# To make 500 mL of 3.0 M HCl, how many liters of concentrated 18.0 M HCl does one need?

Sep 16, 2016

Approx. $0.0833 \cdot L$ are required. Note that the question was not set by a chemist. $18.0 \cdot m o l \cdot {L}^{-} 1$ $H C l$ is not available.

#### Explanation:

To begin, I don't think you can buy $18.0$ $m o l \cdot {L}^{-} 1$ $H C l$, but for now I will ignore this fact.

We need $500 \cdot m L$, $3.0 \cdot m o l \cdot {L}^{-} 1$ $H C l$. This is a molar quantity of $500 \times {10}^{-} 3 \cdot L \times 3.0 \cdot m o l \cdot {L}^{-} 1 = 1.50 \cdot m o l$.

There is $18.0 \cdot m o l \cdot {L}^{-} 1$ $H C l$ available according to the question.

Thus $\frac{1.50 \cdot m o l}{18.0 \cdot m o l \cdot {L}^{-} 1}$ $=$ $0.0833 \cdot L$, and you would add the acid to the distilled water in a volumetric flask.

The strongest $H C l \left(a q\right)$ you can buy is 36% $\frac{w}{w}$. This has a concentration of under $12.0 \cdot m o l \cdot {L}^{-} 1$.

This question is a real dog's breakfast, in that the examiner was clearly not a chemist.

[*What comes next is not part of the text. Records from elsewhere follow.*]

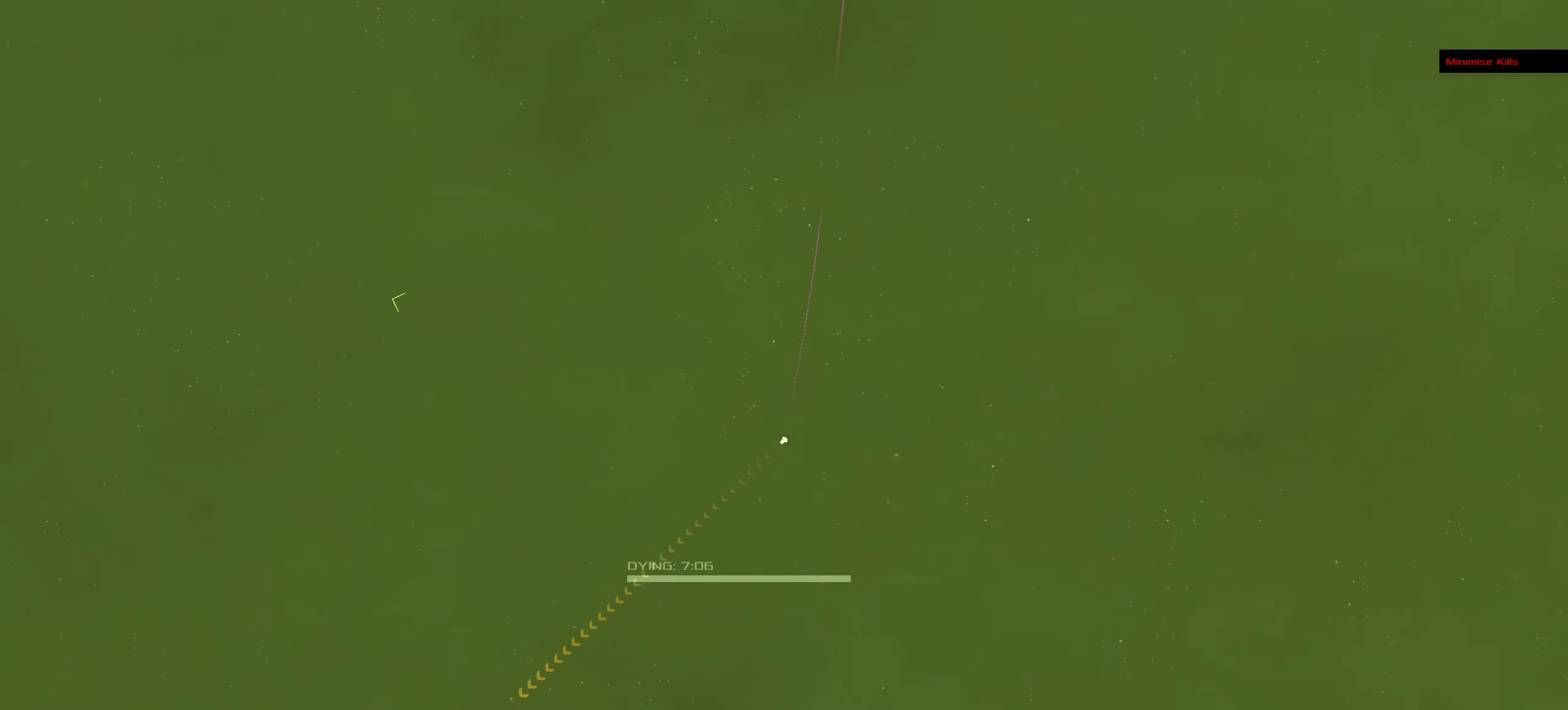
{"keys": [], "mouse": [], "events": [[116, "mouse_left", "up"]]}
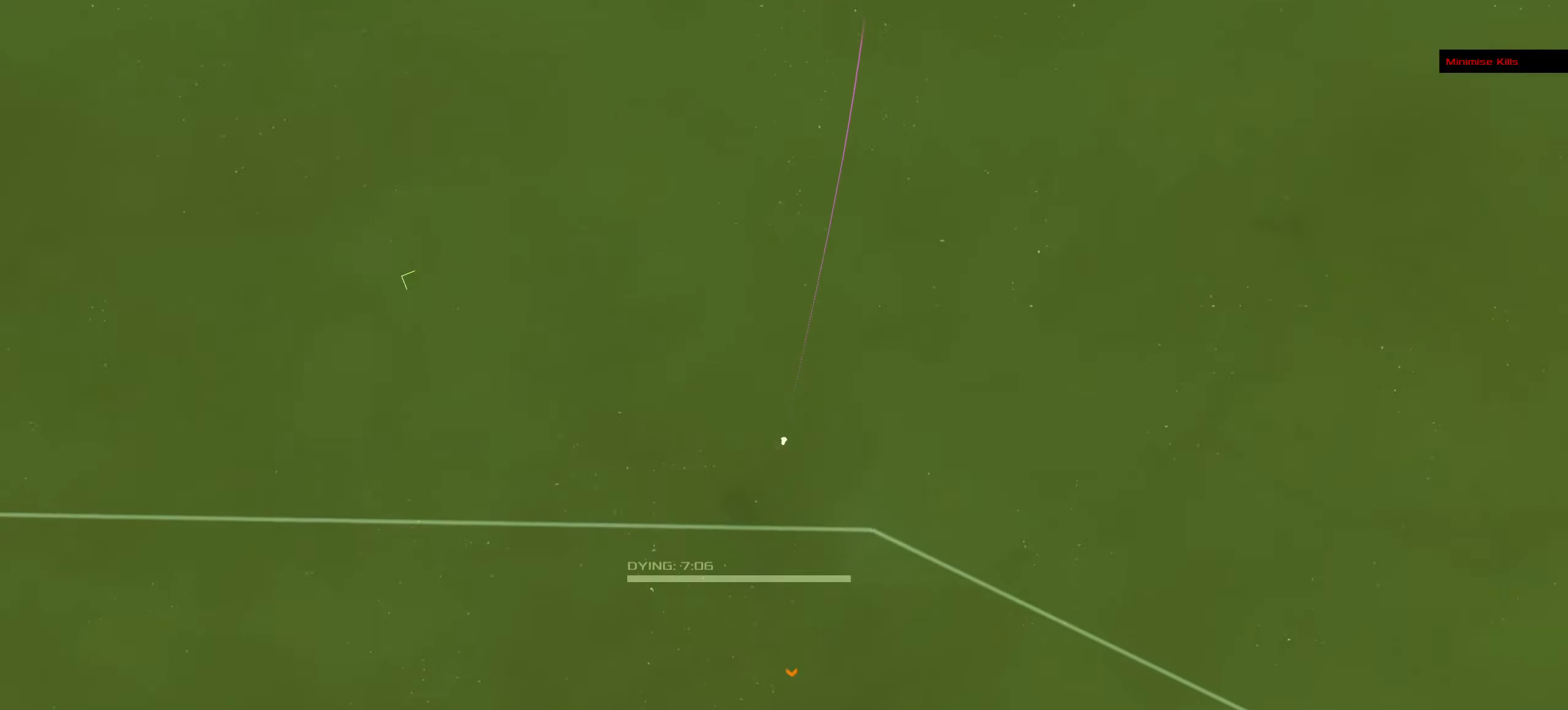
{"keys": [], "mouse": [], "events": [[83, "mouse_wheel", "down"], [250, "mouse_wheel", "up"]]}
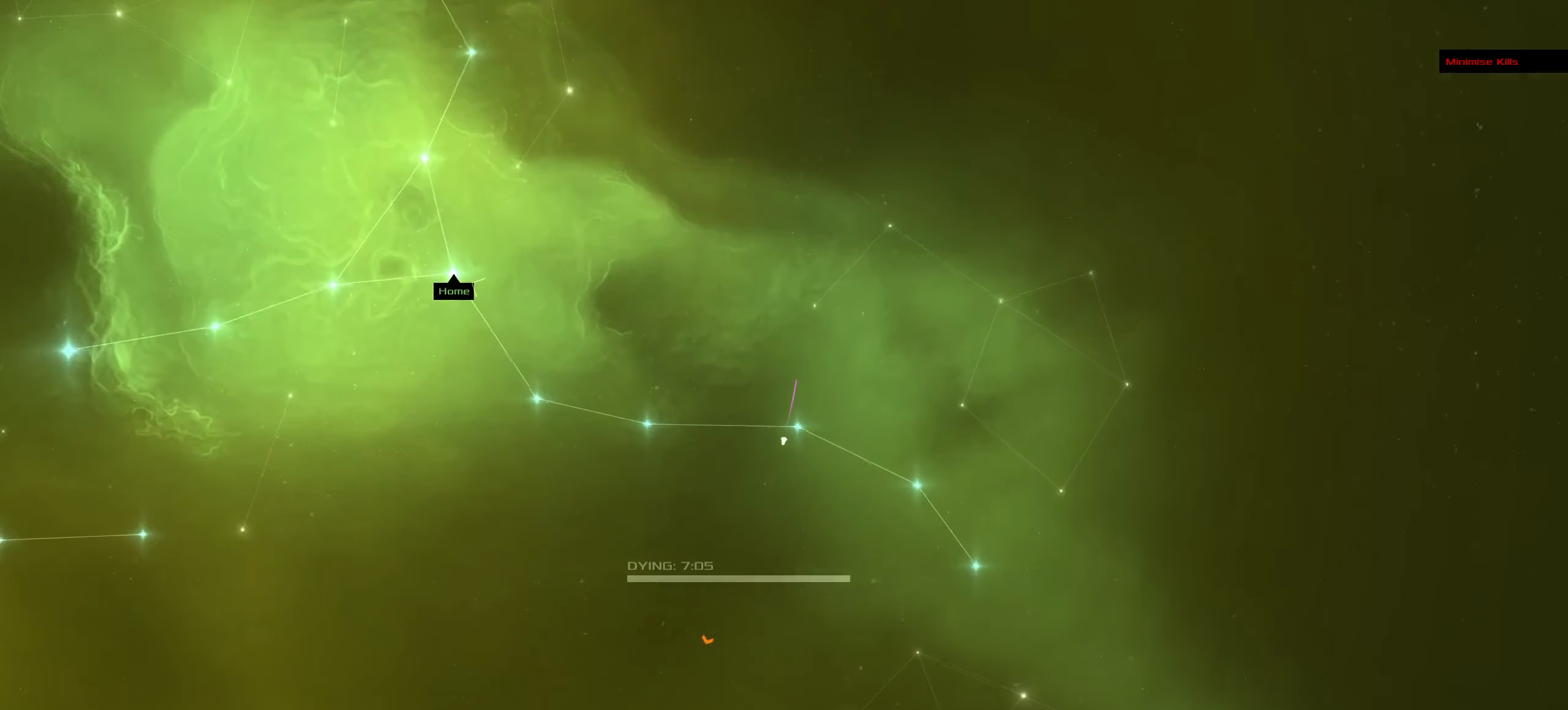
{"keys": [], "mouse": ["right"], "events": [[283, "mouse_right", "down"]]}
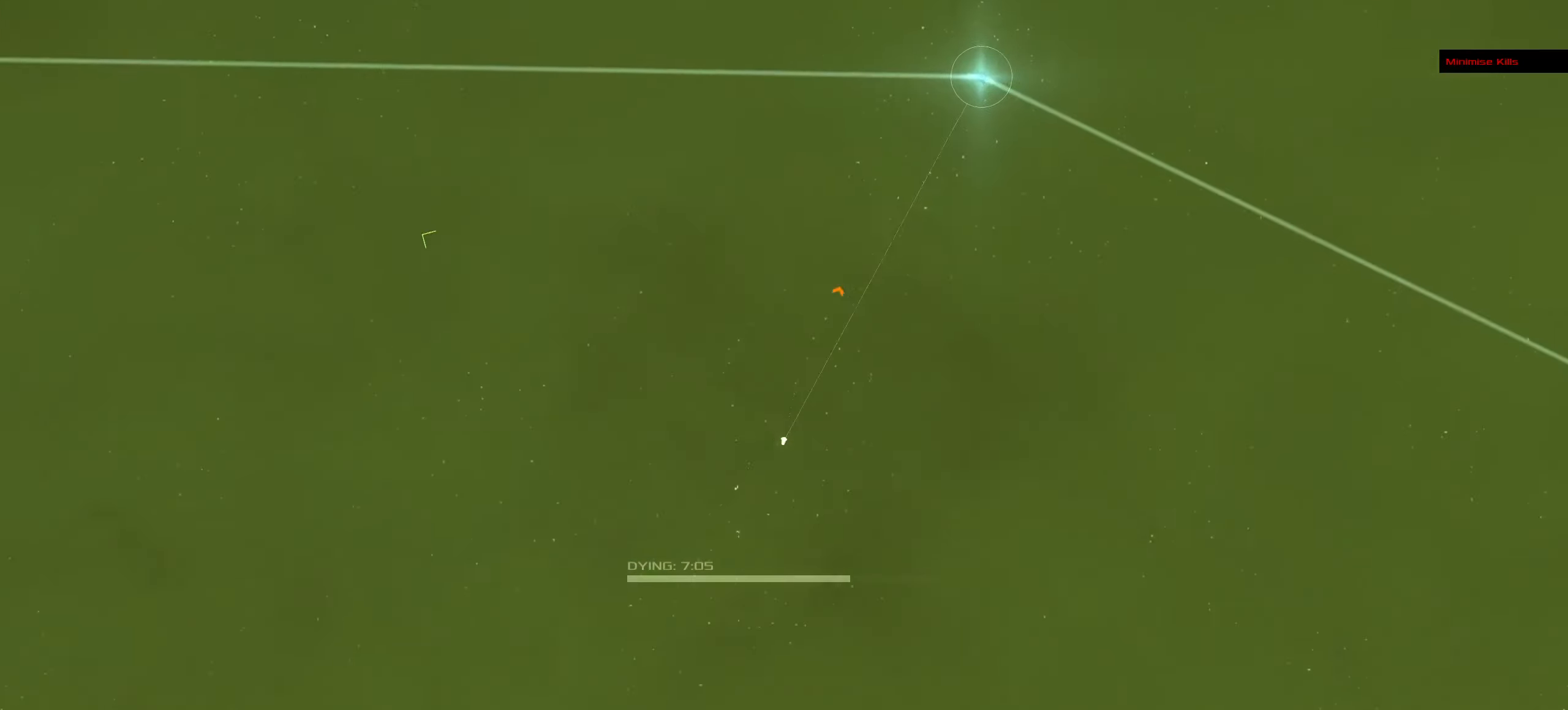
{"keys": ["f"], "mouse": ["left"], "events": [[350, "mouse_left", "down"], [350, "mouse_right", "up"], [400, "f", "down"]]}
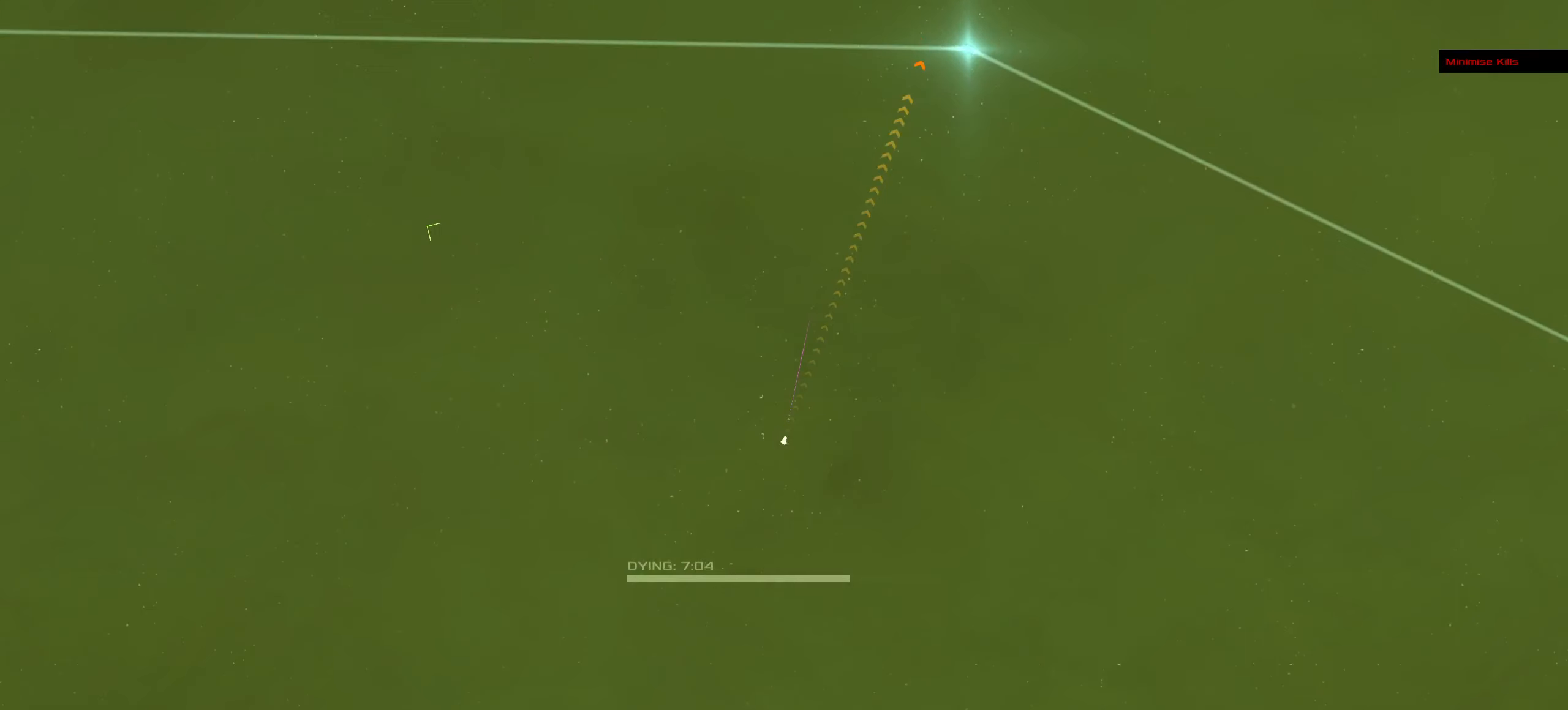
{"keys": [], "mouse": ["left"], "events": [[267, "f", "up"]]}
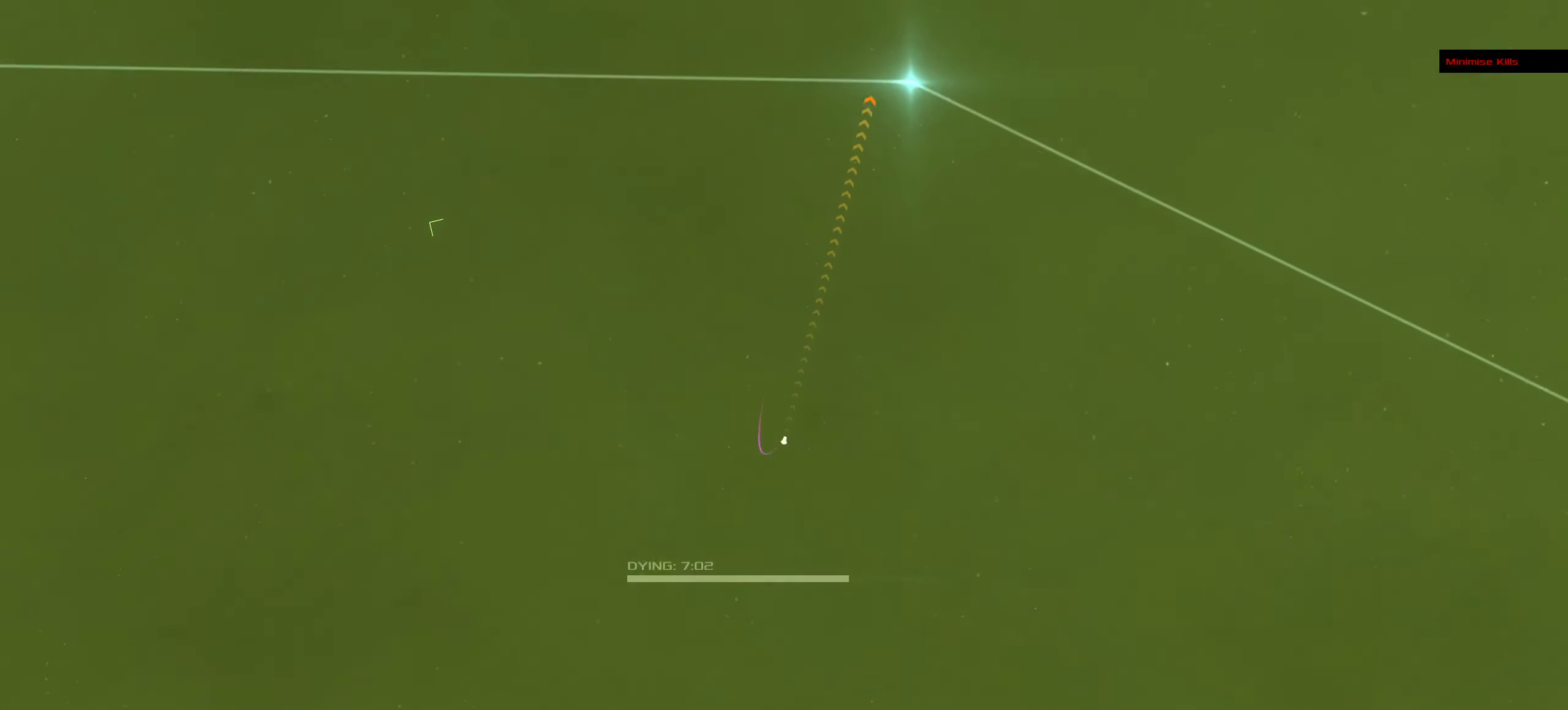
{"keys": [], "mouse": ["left"], "events": [[17, "f", "down"], [167, "f", "up"]]}
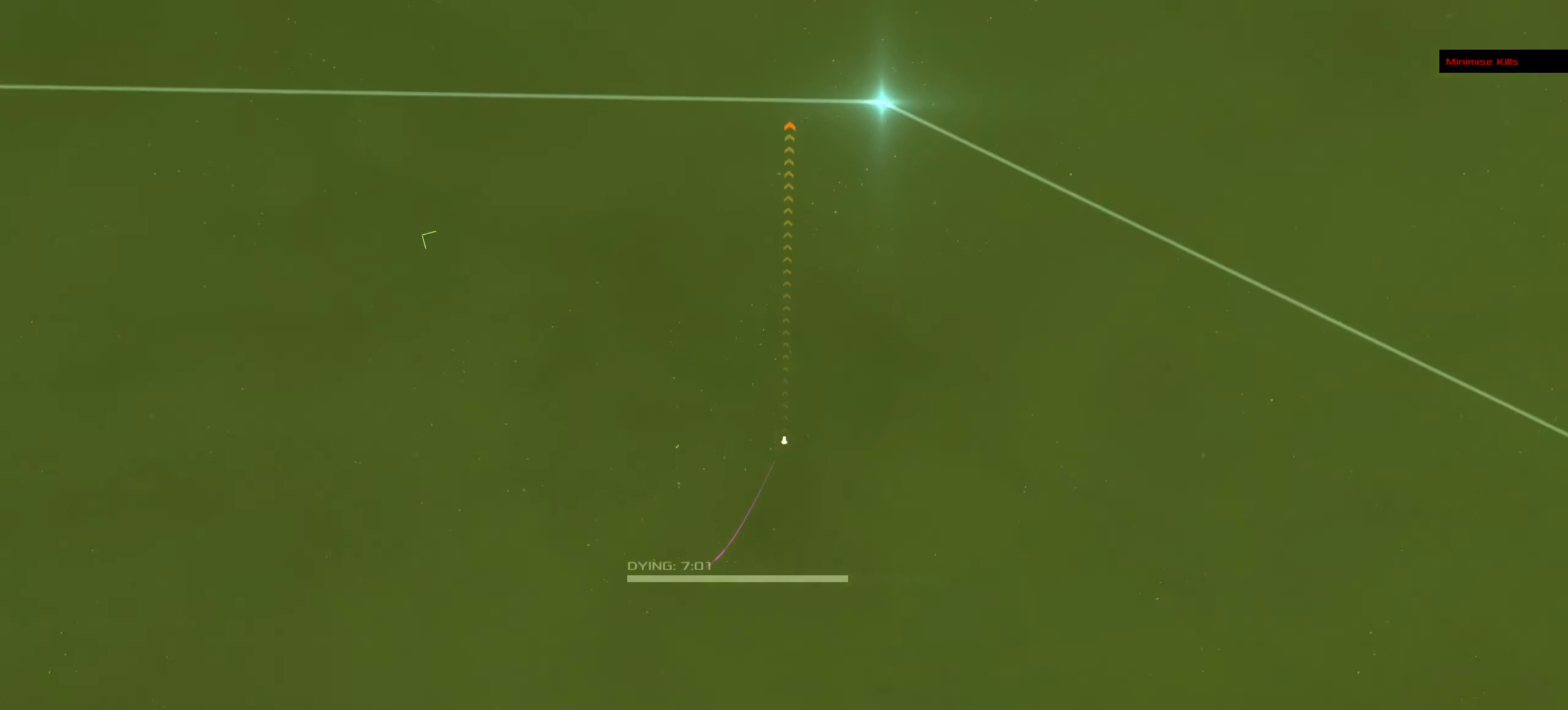
{"keys": [], "mouse": ["left"], "events": []}
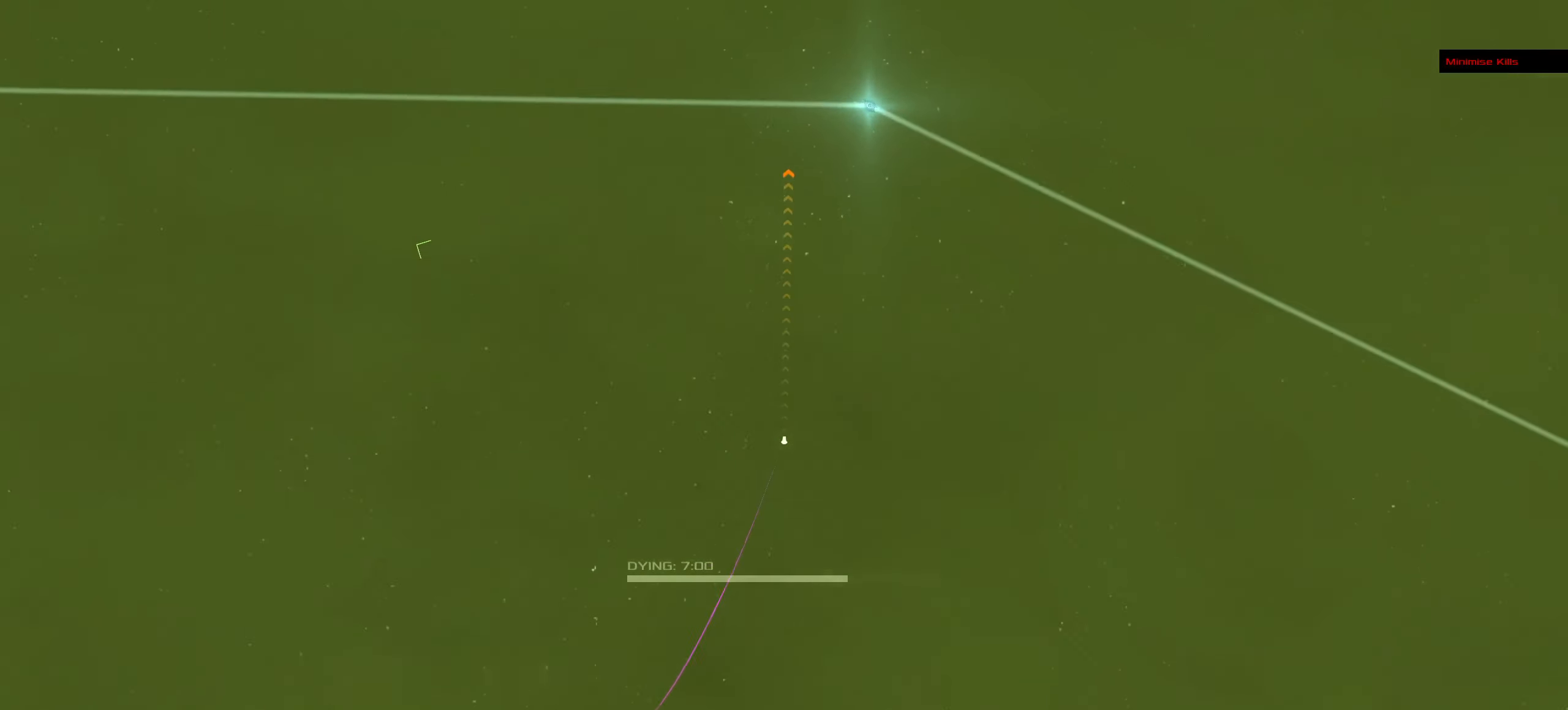
{"keys": [], "mouse": ["right"], "events": [[467, "mouse_left", "up"], [467, "mouse_right", "down"]]}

I have written before here (on and on and on), that when you work with concentrated acids, the order of addition is important. Acid is always added to water, not water to acid, Why not? Because water to acid WILL spit at you. The question was not sound from this practical viewpoint either.

When we work with acids (with real concentrations), we use the relationship:

$\text{Concentration}$ $=$ $\text{Moles of Acid"/"Volume of solution}$